Work to complete:
First find the line with "Na základě 108386 recenzí." in the entries below, then set down exactly every line through the line with "gulerødder, kartofler eller blomkål for en", that line included.

(Records begins)

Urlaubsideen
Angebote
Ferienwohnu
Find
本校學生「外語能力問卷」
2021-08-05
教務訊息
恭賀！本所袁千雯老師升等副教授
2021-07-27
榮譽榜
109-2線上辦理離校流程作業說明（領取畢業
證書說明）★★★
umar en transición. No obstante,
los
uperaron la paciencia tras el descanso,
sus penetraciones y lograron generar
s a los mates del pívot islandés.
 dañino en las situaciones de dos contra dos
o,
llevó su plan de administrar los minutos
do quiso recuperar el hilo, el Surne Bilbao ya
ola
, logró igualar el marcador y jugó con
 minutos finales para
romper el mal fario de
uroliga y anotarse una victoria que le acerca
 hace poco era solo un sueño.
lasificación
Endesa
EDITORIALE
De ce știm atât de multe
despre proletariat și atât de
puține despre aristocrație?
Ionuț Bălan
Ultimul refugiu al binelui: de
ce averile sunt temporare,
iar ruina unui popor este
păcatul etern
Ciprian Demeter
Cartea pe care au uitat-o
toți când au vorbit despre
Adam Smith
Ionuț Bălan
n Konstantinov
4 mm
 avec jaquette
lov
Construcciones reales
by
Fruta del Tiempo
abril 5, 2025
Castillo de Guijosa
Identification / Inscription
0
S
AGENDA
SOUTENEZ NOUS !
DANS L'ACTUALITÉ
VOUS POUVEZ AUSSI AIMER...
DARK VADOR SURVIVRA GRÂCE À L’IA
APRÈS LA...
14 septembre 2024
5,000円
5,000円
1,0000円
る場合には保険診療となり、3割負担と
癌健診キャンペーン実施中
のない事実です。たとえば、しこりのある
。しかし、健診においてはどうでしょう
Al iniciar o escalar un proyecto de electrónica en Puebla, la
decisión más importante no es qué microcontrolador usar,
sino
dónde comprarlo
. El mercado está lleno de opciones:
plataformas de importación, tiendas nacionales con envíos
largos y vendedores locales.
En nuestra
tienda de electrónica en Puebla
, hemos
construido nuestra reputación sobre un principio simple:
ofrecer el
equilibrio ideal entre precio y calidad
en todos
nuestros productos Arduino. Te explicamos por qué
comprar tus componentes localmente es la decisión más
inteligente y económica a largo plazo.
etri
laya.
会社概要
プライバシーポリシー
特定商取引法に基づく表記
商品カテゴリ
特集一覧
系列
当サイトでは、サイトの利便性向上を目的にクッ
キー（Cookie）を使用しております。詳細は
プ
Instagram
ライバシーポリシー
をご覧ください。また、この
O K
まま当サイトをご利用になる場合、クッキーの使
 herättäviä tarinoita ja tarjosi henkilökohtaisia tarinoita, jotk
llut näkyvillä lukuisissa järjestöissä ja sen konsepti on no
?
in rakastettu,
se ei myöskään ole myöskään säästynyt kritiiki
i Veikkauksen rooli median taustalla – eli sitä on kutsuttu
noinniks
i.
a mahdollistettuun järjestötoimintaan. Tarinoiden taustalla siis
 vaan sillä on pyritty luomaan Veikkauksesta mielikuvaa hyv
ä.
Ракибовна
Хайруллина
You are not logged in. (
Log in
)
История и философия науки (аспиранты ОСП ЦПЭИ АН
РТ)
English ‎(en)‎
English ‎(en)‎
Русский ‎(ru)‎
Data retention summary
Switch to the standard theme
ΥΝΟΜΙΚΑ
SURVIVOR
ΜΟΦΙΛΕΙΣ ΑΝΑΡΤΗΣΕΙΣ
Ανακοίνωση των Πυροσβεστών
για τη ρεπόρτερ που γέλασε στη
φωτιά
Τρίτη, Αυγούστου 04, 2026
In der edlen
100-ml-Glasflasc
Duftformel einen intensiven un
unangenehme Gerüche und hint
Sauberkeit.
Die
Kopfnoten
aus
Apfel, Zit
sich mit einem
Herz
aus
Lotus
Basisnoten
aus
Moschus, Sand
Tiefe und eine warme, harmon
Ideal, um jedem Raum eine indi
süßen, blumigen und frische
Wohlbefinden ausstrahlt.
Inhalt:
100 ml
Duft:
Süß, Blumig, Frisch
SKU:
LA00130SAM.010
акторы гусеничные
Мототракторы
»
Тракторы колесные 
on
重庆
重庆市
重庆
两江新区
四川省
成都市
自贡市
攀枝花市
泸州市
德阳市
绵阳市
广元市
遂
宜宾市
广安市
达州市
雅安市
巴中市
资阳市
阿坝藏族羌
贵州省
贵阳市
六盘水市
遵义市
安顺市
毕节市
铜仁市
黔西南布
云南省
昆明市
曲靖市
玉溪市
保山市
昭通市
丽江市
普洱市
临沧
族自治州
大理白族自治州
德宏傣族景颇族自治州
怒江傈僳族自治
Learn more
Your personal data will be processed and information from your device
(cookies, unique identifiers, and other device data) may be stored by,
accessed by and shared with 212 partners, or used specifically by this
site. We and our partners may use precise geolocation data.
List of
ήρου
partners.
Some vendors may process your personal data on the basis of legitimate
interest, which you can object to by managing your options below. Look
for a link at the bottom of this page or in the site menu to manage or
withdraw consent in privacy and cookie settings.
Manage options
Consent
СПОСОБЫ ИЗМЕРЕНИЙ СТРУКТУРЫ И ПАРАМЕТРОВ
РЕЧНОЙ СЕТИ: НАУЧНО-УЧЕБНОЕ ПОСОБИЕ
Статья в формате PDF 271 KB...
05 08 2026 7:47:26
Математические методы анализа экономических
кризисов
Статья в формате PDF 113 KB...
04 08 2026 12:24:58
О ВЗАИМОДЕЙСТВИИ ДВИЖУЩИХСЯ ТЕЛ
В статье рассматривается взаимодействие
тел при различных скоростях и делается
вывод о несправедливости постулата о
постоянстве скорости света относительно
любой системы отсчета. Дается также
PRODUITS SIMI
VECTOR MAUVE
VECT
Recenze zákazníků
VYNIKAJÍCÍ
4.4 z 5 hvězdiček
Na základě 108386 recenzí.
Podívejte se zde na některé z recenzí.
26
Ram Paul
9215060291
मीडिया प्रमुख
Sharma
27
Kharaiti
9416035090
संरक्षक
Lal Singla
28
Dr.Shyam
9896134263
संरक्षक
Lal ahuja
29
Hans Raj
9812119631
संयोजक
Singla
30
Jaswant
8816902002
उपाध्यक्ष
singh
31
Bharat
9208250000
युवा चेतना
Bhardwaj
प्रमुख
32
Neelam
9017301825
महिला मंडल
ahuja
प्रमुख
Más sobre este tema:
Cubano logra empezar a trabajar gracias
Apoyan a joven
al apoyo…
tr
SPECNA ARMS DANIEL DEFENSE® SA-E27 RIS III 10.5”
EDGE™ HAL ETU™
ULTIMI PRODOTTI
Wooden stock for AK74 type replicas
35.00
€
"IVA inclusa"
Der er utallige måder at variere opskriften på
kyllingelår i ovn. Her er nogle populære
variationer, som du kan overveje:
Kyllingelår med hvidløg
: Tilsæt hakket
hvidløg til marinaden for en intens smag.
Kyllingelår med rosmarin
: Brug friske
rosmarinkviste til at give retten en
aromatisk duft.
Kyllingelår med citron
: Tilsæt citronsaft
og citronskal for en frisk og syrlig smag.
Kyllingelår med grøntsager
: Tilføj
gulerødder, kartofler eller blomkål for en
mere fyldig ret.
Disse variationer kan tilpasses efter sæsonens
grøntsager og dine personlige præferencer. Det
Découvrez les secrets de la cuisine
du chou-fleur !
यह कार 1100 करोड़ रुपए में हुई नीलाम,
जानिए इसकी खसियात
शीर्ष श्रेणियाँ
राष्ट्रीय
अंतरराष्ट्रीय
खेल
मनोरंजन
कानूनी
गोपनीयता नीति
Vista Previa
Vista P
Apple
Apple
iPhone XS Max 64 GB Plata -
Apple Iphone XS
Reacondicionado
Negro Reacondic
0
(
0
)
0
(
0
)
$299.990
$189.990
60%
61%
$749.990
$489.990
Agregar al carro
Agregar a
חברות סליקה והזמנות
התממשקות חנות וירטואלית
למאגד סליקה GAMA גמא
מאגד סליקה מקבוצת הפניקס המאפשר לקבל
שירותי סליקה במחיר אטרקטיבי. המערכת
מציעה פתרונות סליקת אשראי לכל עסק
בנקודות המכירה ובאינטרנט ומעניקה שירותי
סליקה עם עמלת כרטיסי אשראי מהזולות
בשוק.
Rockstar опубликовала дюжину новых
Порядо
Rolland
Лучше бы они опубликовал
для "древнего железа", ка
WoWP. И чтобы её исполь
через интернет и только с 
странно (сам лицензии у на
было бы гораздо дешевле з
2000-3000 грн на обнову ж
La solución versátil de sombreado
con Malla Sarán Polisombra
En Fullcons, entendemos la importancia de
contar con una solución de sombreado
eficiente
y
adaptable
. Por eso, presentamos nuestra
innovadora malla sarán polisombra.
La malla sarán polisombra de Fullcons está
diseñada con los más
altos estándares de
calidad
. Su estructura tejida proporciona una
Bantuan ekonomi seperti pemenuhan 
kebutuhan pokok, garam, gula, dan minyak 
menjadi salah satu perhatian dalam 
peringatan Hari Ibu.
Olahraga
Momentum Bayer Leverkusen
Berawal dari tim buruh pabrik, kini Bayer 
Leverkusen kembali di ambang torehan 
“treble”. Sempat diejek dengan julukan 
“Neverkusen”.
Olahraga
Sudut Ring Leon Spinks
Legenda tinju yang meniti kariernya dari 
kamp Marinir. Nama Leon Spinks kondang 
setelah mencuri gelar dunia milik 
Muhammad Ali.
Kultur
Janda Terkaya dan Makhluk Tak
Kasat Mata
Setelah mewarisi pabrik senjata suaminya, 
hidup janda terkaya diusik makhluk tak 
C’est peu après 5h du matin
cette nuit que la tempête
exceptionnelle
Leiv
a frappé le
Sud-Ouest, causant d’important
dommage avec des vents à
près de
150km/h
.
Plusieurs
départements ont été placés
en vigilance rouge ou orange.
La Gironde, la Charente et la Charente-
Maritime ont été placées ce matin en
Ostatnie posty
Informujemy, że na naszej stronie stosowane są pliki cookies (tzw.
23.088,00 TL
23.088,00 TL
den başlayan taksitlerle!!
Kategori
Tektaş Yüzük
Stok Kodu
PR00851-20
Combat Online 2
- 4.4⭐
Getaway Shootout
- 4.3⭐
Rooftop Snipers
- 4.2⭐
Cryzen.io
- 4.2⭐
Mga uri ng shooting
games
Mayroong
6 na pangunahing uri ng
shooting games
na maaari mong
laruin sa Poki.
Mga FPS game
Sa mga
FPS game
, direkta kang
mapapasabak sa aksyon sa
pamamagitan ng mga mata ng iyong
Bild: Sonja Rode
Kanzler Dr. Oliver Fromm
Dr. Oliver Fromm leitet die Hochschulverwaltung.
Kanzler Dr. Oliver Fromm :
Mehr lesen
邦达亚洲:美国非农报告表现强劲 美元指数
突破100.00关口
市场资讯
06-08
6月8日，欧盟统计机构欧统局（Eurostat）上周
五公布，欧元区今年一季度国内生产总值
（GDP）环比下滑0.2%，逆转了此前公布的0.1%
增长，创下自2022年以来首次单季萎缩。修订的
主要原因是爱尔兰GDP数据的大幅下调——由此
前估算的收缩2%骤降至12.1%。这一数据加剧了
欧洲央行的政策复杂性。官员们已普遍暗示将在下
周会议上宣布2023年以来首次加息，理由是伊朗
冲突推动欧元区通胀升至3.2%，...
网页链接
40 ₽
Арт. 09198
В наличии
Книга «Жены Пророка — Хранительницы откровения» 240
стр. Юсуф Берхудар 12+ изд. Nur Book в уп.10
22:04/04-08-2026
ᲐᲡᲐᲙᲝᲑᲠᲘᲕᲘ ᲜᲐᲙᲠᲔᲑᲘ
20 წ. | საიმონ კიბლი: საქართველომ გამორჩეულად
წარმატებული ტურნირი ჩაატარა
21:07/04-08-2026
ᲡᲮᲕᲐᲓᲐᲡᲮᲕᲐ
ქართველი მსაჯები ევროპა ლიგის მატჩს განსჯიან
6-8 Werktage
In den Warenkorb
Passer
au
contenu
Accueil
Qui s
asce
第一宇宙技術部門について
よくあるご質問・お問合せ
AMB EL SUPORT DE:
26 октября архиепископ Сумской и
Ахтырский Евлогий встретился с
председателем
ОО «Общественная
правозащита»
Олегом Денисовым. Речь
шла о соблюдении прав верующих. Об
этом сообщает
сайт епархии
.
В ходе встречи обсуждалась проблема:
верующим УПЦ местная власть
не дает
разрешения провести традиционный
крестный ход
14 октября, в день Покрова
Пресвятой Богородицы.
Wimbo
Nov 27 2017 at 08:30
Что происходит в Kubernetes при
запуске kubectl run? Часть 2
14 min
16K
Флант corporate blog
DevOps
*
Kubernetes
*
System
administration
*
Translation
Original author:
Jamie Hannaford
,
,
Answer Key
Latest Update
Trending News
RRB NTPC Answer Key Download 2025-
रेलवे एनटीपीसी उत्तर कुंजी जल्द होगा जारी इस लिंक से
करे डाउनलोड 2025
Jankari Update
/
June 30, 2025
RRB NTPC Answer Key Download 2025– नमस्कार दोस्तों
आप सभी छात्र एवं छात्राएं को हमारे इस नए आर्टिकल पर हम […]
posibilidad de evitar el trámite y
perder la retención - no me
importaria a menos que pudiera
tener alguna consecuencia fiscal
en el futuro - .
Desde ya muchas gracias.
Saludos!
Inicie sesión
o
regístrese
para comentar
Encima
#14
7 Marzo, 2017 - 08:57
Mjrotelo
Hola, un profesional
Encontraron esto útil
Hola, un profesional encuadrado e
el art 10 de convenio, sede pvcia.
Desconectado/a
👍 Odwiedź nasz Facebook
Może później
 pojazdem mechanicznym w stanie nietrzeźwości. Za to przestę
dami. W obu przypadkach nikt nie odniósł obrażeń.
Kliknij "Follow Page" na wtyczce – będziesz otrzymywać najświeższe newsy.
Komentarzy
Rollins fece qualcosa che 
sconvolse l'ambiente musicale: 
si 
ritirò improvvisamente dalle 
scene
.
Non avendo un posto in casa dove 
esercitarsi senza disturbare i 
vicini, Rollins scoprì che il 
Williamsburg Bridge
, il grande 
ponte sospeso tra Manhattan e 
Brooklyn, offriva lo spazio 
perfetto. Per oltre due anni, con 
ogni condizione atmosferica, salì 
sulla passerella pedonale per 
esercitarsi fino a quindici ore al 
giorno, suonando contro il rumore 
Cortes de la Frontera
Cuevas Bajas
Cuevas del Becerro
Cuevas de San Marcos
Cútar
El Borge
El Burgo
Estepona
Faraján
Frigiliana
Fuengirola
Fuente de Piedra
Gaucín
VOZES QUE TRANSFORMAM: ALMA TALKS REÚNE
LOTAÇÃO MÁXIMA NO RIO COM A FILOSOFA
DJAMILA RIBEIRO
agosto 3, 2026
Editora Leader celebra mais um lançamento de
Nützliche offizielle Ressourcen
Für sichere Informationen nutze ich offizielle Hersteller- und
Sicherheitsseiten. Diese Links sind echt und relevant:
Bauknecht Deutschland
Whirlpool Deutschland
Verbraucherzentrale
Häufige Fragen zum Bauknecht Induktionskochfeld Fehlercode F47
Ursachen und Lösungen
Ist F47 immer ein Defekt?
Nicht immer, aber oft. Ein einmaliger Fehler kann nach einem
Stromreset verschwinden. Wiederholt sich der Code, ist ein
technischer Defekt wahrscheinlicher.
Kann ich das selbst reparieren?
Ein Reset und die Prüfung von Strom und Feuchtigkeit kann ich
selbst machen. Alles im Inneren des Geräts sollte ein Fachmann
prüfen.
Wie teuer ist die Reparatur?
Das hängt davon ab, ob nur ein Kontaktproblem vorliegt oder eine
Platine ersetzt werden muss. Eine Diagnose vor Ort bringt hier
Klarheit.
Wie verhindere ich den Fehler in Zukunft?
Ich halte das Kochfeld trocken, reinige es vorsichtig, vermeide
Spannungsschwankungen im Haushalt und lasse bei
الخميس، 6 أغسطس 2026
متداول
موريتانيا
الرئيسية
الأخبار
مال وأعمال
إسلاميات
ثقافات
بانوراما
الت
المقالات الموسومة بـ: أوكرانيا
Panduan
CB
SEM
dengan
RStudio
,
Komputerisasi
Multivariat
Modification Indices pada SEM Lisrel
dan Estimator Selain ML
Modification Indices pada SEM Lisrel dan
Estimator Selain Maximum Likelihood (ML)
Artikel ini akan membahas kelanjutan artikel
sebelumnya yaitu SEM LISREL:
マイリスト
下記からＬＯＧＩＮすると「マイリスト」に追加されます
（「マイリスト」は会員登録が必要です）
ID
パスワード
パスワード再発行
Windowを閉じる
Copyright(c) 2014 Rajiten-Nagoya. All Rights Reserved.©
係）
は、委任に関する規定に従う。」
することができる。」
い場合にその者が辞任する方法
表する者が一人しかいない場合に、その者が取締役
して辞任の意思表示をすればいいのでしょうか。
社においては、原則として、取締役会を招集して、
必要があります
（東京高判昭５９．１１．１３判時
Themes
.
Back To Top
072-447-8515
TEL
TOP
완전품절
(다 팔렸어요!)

(Records ends)

Solution to this task:
Na základě 108386 recenzí.
Podívejte se zde na některé z recenzí.
26
Ram Paul
9215060291
मीडिया प्रमुख
Sharma
27
Kharaiti
9416035090
संरक्षक
Lal Singla
28
Dr.Shyam
9896134263
संरक्षक
Lal ahuja
29
Hans Raj
9812119631
संयोजक
Singla
30
Jaswant
8816902002
उपाध्यक्ष
singh
31
Bharat
9208250000
युवा चेतना
Bhardwaj
प्रमुख
32
Neelam
9017301825
महिला मंडल
ahuja
प्रमुख
Más sobre este tema:
Cubano logra empezar a trabajar gracias
Apoyan a joven
al apoyo…
tr
SPECNA ARMS DANIEL DEFENSE® SA-E27 RIS III 10.5”
EDGE™ HAL ETU™
ULTIMI PRODOTTI
Wooden stock for AK74 type replicas
35.00
€
"IVA inclusa"
Der er utallige måder at variere opskriften på
kyllingelår i ovn. Her er nogle populære
variationer, som du kan overveje:
Kyllingelår med hvidløg
: Tilsæt hakket
hvidløg til marinaden for en intens smag.
Kyllingelår med rosmarin
: Brug friske
rosmarinkviste til at give retten en
aromatisk duft.
Kyllingelår med citron
: Tilsæt citronsaft
og citronskal for en frisk og syrlig smag.
Kyllingelår med grøntsager
: Tilføj
gulerødder, kartofler eller blomkål for en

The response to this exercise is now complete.